'Groundbreaking' OzTam ratings throw down gauntlet for YouTube, Facebook – Dickens

Arvind Hickman
By Arvind Hickman | 29 January 2016
 
Clive Dickens

Seven's chief digital officer Clive Dickens has urged advertisers to challenge YouTube, Facebook and other online video providers to independently validate viewing data after the TV industry announced a new ratings system for internet-delivered content.

Dickens labels OzTam's launch of its Video Player Measurement (VPM) ratings next month as a “historic” moment for the TV industry.

“For the industry to collaborate together around the gold standard of OzTam proves once and for all the television industry is a 'TV-everywhere' industry,” he says. “To do that first in the world on a daily basis, beating the northern European and American television markets is just groundbreaking.”

VPM data is independently validated and audited, which Dickens says provides “confidence to the market that this isn't some third-party analytics tool”.

“The whole data source itself is audited by PwC because there are so many rogue third-party analytics tools out there. The two biggest providers of online video in the world have complete opaqness around defining streaming,” he adds.
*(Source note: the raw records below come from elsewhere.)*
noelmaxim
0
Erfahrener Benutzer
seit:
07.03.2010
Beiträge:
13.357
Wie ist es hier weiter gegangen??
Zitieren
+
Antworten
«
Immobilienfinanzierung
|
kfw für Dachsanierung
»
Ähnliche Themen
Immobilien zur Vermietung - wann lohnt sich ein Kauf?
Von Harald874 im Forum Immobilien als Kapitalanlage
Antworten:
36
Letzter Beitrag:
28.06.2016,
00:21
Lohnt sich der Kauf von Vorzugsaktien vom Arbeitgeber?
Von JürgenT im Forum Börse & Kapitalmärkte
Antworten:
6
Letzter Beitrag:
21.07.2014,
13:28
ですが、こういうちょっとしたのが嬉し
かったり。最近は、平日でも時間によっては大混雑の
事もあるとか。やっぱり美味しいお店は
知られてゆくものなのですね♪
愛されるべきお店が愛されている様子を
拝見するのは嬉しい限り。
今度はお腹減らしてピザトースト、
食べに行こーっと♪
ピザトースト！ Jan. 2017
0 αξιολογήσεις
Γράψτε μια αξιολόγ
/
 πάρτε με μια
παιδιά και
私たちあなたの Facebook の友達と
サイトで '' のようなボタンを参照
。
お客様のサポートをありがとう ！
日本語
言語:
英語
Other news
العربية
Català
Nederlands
“We need to provide visibility to the advertising marketplace about what a stream is. We've done the hard work on this and the other players in the market, like YouTube, Facebook and others – they should do the same and open up their analytics... I'd strongly urge any advertiser looking to do any advertising online to ask the questions around independent validation and independent audit.”
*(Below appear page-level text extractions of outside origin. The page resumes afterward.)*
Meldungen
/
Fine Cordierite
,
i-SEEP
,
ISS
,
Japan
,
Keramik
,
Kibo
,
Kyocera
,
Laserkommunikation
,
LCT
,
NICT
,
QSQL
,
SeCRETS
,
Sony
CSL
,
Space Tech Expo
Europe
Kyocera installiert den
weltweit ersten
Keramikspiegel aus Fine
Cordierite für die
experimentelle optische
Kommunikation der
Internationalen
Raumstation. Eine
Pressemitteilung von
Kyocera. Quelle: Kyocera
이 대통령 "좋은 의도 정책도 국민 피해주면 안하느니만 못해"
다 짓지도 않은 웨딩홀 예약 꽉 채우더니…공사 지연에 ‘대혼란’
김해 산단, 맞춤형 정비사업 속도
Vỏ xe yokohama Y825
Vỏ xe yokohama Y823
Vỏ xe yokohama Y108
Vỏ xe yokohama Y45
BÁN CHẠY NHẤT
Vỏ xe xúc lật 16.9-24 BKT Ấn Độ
The main benefits of the VPM ratings system to advertisers is that CMOs and the CFOs will have certainty over the penetration of their multi-platform advertising spend, Dickens adds.

“Their marketing budgets are in safe hands when they make a multi-platform investment across screens, as are most of our partners and sponsors for Seven's tennis,” he adds. “The old business cliché is if you can't measure it, you can't manage it - and without a VPM, we have understandably faced increasing commentary around what is happening to television.”

For broadcasters, the move towards catch-up and live streaming is intesifying with Nine Network launching its 9Now catch up service yesterday. Network Ten last week expanded its live streaming on Tenplay to include Family Feud and programming between 4.30pm to 7.30pm, while Seven has reported record streaming audiences for its Australian Open coverage.

Dickens says capturing ratings over a catch-up window - regardless of whether the market adopts a seven-day or 28-day period - could encourage broadcasters to publish video online first, such as when Seven put up X Factor online first last year and SBS recently posted the first episode of The Family Law on Facebook.

“All of a sudden there is an independent measurement of return on investment from doing that rather than just a marketing benefit,” Dickens says. “The next stage for VPM is to put demographics of people behind the number, it's not a demographic driven metric yet.”

Evolving VPM reporting to cover demographic data could require a combination of viewer data capture and modelling. For example, to enjoy the whole Seven tennis experience requires users to hand over personal information and 9Now is also behind a registration wall.

Dickens expects data capture to become the norm for all online services, with research showing younger generations are already less guarded over giving up personal information.

“I believe that is going to be the centre of what the internet will become over the next five years. Basically, if you are unwilling to declare yourself as a person behind a product then you will get a very different experience," he adds.

"As we move towards mainstream attitudes towards adblockers or access to VPNs or any form of disruption, then content owners will undoubtedly tell us 'you need to tell us who you are before you access these services'. It's not a paywall but effectively a registration wall.”